» **Jouw opdracht**:
Zoek in de gegevens hieronder elke regel op waarin het woord "collectors" voorkomt en schrijf die regels over.

» **Dataset**:
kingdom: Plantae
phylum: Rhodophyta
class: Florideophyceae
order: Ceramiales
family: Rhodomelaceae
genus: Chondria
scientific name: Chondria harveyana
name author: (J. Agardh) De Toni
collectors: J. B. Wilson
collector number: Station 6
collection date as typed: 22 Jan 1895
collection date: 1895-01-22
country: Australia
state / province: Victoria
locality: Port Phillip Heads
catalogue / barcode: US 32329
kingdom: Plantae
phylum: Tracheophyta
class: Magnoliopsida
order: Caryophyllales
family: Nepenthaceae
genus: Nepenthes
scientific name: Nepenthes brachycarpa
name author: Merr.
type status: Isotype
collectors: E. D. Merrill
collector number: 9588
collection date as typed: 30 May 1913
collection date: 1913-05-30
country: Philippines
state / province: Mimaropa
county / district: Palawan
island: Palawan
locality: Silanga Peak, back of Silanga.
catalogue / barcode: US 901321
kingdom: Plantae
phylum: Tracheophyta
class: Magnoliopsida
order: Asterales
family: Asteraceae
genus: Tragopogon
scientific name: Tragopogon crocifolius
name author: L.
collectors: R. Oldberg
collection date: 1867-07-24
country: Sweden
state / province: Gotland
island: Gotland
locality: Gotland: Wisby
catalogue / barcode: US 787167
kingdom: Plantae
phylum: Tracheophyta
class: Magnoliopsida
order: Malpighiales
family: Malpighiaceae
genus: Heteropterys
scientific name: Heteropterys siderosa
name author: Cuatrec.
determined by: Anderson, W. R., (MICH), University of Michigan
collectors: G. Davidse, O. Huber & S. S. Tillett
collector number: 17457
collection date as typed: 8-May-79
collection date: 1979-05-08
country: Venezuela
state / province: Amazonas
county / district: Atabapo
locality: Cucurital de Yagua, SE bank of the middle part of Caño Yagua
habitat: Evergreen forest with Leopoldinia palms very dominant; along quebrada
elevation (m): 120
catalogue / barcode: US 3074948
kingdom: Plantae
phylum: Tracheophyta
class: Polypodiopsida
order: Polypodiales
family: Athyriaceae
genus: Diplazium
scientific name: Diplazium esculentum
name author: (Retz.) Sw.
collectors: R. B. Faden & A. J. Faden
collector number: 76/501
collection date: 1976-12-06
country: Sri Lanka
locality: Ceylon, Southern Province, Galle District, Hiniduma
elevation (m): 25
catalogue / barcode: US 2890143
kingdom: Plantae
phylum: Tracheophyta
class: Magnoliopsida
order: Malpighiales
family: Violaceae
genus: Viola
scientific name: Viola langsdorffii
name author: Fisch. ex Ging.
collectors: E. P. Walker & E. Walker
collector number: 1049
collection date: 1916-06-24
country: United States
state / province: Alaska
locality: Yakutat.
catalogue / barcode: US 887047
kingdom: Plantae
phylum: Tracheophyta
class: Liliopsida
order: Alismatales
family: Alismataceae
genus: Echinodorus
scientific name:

» **Uitgewerkte opdracht**:
collectors: J. B. Wilson
collectors: E. D. Merrill
collectors: R. Oldberg
collectors: G. Davidse, O. Huber & S. S. Tillett
collectors: R. B. Faden & A. J. Faden
collectors: E. P. Walker & E. Walker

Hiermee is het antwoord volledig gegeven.